From Genome Analysis Wiki
Jump to navigationJump to search
1,393 bytes added
, 15:05, 2 February 2010
== Grouping ==
When evaluating read mappers, we should always focus on well defined sets of reads:
* Reads with no polymorphisms.
* Reads with 1, 2, 3 or more SNPs.
* Reads with specific types of short indels (<10bp).
* Reads with larger structural variants (>100bp).
SNPs and errors are different because SNPs can lead to mismatches in high-quality bases. In addition to integrating according to the metrics above, we could separate results by the number of errors in each read.
== Bulk Statistics ==
* Speed (millions of reads per hour)
* Memory requirements
* Size of output files
* Raw count of mapped reads
== Mapping Accuracy ==
The key quantities are:
* How many reads were not mapped at all?
* How many reads were mapped incorrectly? '''This is the least desirable outcome'''.
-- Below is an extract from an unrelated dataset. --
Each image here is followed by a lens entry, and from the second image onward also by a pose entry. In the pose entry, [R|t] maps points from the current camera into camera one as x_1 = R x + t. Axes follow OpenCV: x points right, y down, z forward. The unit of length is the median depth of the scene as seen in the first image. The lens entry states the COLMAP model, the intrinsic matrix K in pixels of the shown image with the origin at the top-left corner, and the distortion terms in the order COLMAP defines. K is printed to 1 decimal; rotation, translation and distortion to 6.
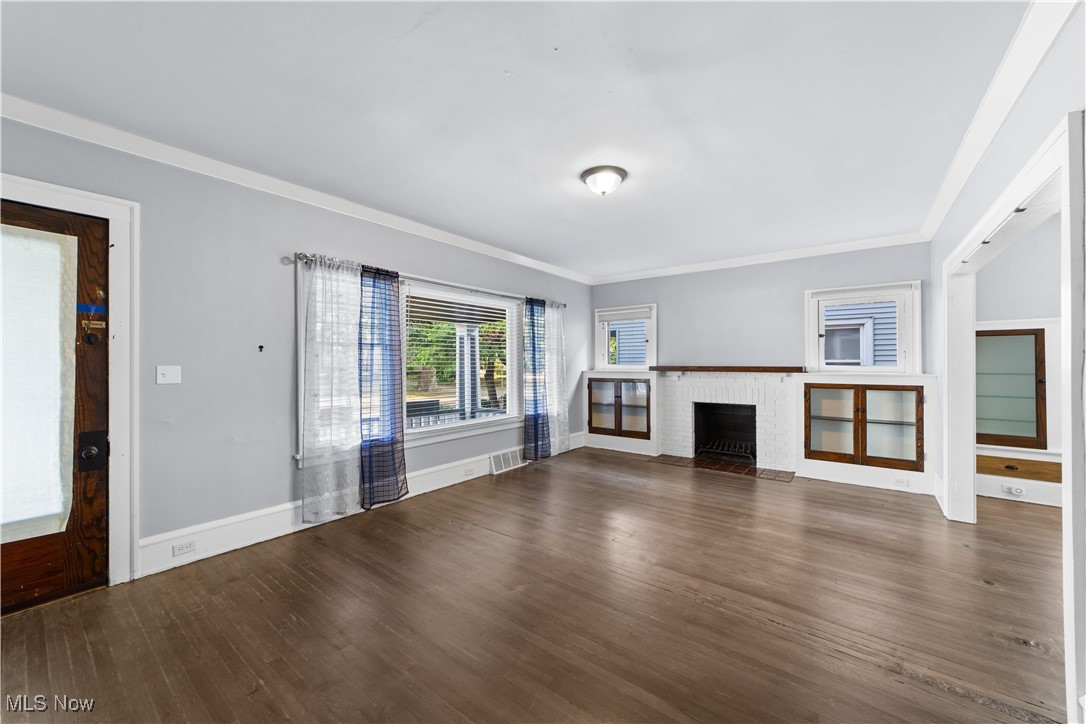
lens RADIAL K [[414.7, 0, 542.4], [0, 414.7, 365.5], [0, 0, 1]] dist [-0.020474, 0.009056]
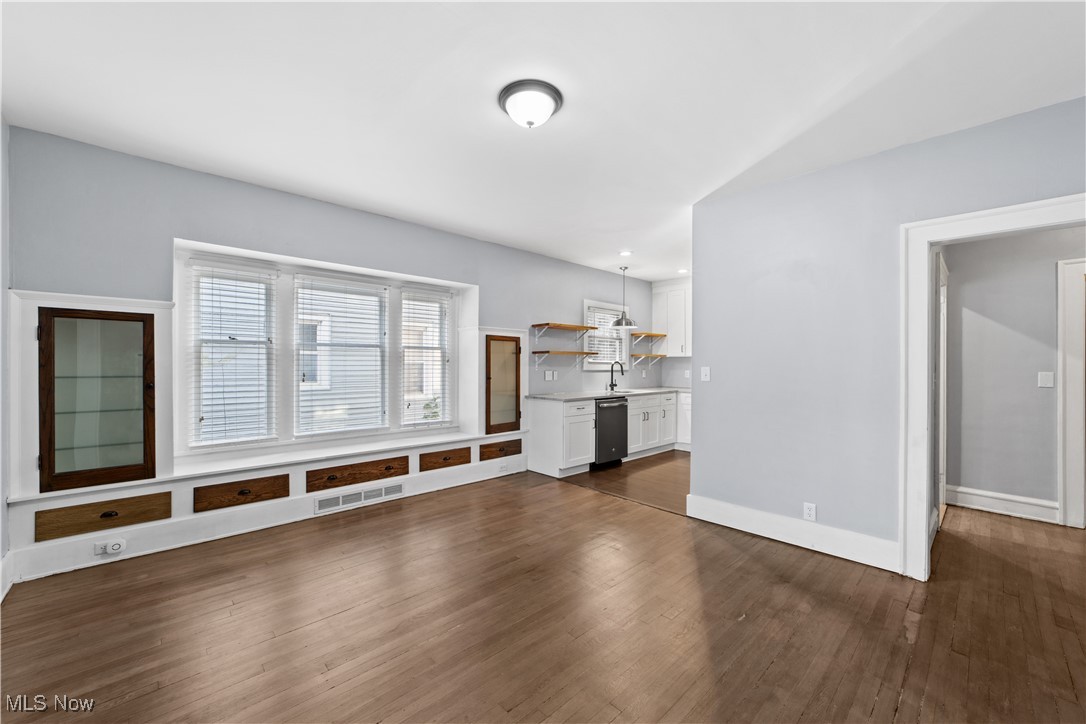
lens RADIAL K [[424.4, 0, 542.4], [0, 424.4, 361.0], [0, 0, 1]] dist [-0.021900, 0.009944]
pose [[0.154378, 0.011927, 0.987940, 0.609722], [0.000452, 0.999926, -0.012143, 0.004159], [-0.988012, 0.002321, 0.154361, 0.199622]]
* How many reads were mapped correctly?
Correct mapping should be defined as:
* Most stringent: matches simulated location and CIGAR string.
* Less stringent: overlaps simulated location at base-pair level, CIGAR string and end positions may differ.
* Incorrect: Doesn't overlap simulated location.
== Mapping Qualities ==
We should evaluate mapping qualities by counting how many reads are assigned each mapping quality (or greater) and among those how many map correctly or incorrectly. This gives a Heng Li graph, where one plots number of correctly mapped reads vs. number of mismapped reads.